Bagaimana mungkin dia bisa membuat Emerald melupakan ayah dari bayi yang tengah dia kandung sedangkan dia sendiri tidak pernah memiliki pengalaman tentang hal seperti itu. Seumur hidup Zein tidak pernah memiliki seorang kekasih karena hidupnya yang terlihat monoton, itu bukan dasar paksaan melainkan keinginannya sendiri yang sedari dulu memang hanya memiliki tujuan untuk menjadi dokter, untuk memiliki seorang istri ataupun anak tak pernah terpikirkan di benak Zein, itulah sebabnya kenapa sampai sekarang Zein masih melajang. Padahal di umurnya sekarang dan memiliki pekerjaan tetap Zein memang sudah sangat cukup matang untuk menikah.

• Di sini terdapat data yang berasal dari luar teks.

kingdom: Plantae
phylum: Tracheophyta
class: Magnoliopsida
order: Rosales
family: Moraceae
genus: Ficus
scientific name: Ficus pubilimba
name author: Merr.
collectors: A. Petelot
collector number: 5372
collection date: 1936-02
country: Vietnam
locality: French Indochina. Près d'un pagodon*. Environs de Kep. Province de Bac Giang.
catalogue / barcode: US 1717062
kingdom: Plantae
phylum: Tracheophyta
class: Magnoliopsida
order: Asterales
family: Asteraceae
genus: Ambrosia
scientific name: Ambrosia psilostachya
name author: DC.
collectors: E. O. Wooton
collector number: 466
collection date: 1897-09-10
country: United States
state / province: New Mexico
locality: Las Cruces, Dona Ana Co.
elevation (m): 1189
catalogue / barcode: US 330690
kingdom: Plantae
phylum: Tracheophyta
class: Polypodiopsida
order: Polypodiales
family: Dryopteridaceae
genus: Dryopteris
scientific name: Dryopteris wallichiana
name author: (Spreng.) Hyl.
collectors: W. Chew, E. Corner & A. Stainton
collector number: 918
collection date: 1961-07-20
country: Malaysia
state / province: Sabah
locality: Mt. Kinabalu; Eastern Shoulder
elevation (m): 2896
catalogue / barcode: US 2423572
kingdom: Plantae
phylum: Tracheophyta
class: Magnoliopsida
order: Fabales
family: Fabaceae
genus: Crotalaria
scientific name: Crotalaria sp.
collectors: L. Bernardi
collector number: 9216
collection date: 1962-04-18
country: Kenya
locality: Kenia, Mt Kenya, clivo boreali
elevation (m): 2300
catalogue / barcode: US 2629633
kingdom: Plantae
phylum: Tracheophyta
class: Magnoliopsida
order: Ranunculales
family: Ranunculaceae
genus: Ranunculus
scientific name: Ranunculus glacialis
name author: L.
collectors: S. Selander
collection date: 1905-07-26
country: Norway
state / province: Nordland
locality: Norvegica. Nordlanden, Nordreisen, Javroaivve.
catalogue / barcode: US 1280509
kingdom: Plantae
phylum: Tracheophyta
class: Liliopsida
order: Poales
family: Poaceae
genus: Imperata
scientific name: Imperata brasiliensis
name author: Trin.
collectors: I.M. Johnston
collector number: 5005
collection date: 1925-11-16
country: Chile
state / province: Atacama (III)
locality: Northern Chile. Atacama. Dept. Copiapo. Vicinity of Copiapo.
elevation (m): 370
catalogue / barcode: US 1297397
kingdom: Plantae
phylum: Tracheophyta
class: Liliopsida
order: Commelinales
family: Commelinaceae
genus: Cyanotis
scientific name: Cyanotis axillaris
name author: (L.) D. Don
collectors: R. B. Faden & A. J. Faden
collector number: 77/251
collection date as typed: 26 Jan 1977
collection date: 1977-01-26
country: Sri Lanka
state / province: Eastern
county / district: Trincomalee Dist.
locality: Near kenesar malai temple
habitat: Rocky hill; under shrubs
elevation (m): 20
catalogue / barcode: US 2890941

Tapi sekali lagi, Zein memang sangat awam dengan yang namanya urusan percintaan.

Apalagi ketika melihat Emerald yang sudah beberapa Minggu ini selalu menangis hanya karena merindukan seorang pria yang ternyata bukan siapa-siapanya. Wanita itu terlihat tersakiti dan terluka, hal itu cukup membuat Zein semakin was-was dan berpikir mungkin sepertinya dia harus melajang seumur hidup saja dari pada akan terus mengalami luka batin seperti yang di rasakan Emerald sekarang.

Zein menurunkan pandangannya menatap Emerald yang kini terlihat sesunggukan, wanita itu menunduk dengan dalam.

Zein yang tidak tahu apa yang harus ia lakukan pun segera menarik tubuh wanita itu dan merengkuhnya, membawa Emerald ke dalam pelukannya.

"Emerald, tenanglah ... Kau harus perlahan-lahan melupakan dia." Zein mengusap-usap pelan bahu Emerald. Cukup lama Emerald menangis di dadanya hingga tanpa sadar suara wanita itu perlahan lenyap.

Saat Zein memeriksa kondisi Emerald ternyata wanita itu telah tertidur pulas, syukurlah.